Антон Антонович был не трус. Давным-давно, в октябре пятьдесят шестого он, будучи тогда еще безусым веснушчатым старлеем, первым из своего батальона безо всякого страха въехал на Т-54 в бунтующий Будапешт, а в шестьдесят восьмом он, будучи уже слегка поседевшим усатым майором, смело въезжал на Т-62 в восставшую Прагу. Однако то, о чем он мечтал, Антон Антонович сделать не мог. Его коммунистическая совесть мешала ему, члену партии, совать свой партийный член туда, куда не позволяет его пендюрить Моральный Кодекс Строителя Коммунизма.
В тот злополучный день Антон Антонович, закрыв на висячий замок сборно-щитовой дачный домик, вышел, как всегда, со своего участка в сторону железнодорожной платформы. И вот перед тем, как перейти пересекающую лесной массив скоростную автомобильную магистраль, он вдруг заметил въезжающую зачем-то в лес мигающую правым подфарником желтую «тройку».
Из машины вышла слегка полноватая девушка с распущенными волосами. Оглядевшись по сторонам, она отошла на пару шагов от машины и, с трудом расстегнув тугую молнию джинсов, присела под старой осиной.
Кровь закипела у него в голове и он, теряя над собою строгий контроль партийной совести, начал бесшумно приближаться к девушке.
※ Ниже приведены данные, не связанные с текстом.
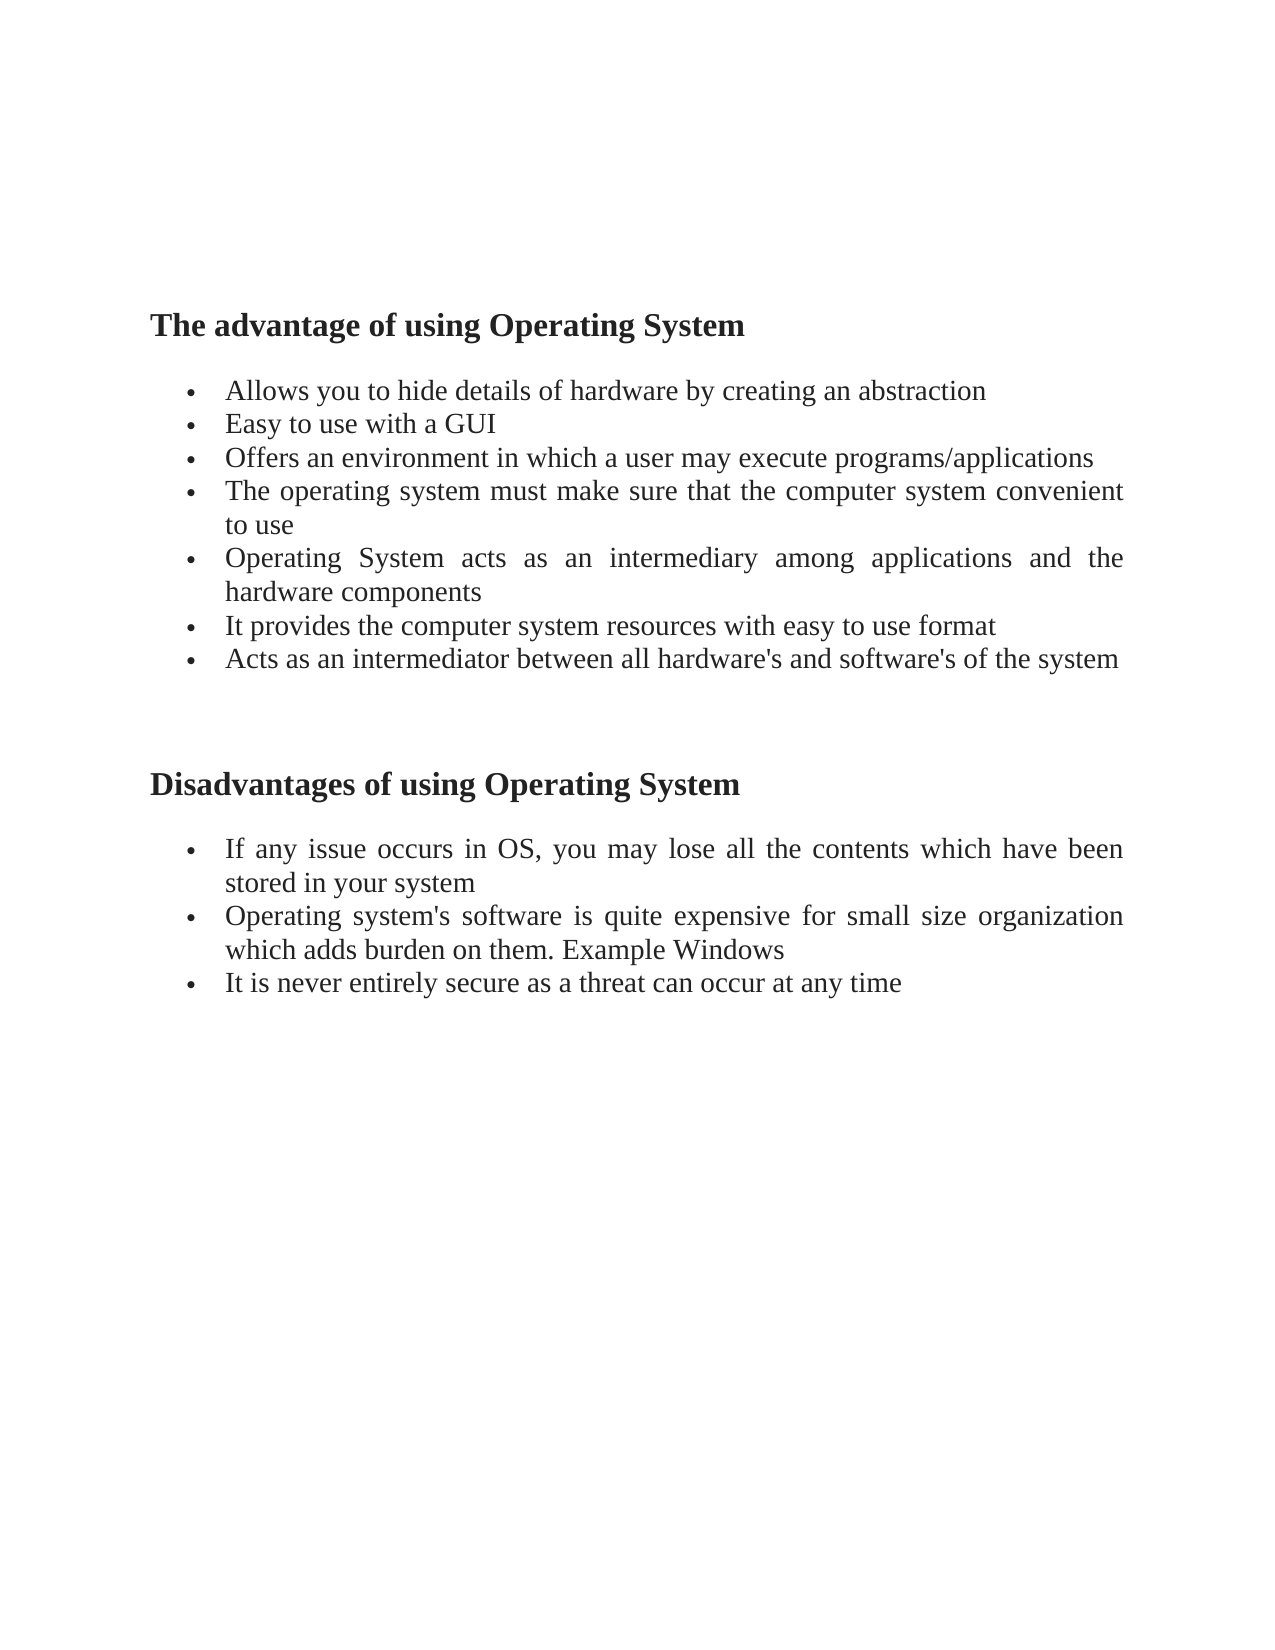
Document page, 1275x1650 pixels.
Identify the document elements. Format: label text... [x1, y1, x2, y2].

Внезапно над головой Антон Антонович услыхал странный шум, и в тот же миг неестественно зеленый свет какого-то, как ему тоже показалось, сверхмощного прожектора осветил его сверху сквозь кроны деревьев.
В этот самый момент Антон Антонович увидел вверху над собой нечто такое, что он, если бы он был человеком пьющим, принял бы за симптом внезапно начавшейся белой горячки. Ужас объял Антона Антоновича и кровь, еще секунду назад кипевшая в его голове, намертво застыла в похолодевших кровеносных сосудах. Четверть секунды спустя Антон Антонович потерял сознание.

* * *

Антон Антонович пришел в сознание лишь тогда, когда первые лучи негреющего осеннего солнца, пробиваясь сквозь пелену утреннего тумана, осветили покрытую инеем лесную траву. Земля была холодна, и заложенный нос Антона Антоновича едва пропускал промозглый утренний воздух. Первые мгновения он пытался реконструировать в памяти картину вчерашнего происшествия, но когда вспомнил о том, что с ним произошло, вскочил, не отряхиваясь, с сырой пожухлой травы и тряся животом, помчался к своему участку. Не заходя в дом, он открыл гараж, завел свою «двойку» и, бросив на произвол судьбы хранящуюся в гараже смененную недавно резину и старый аккумулятор, помчался в город докладывать туда, куда следует о происшествии, случившемся накануне вечером.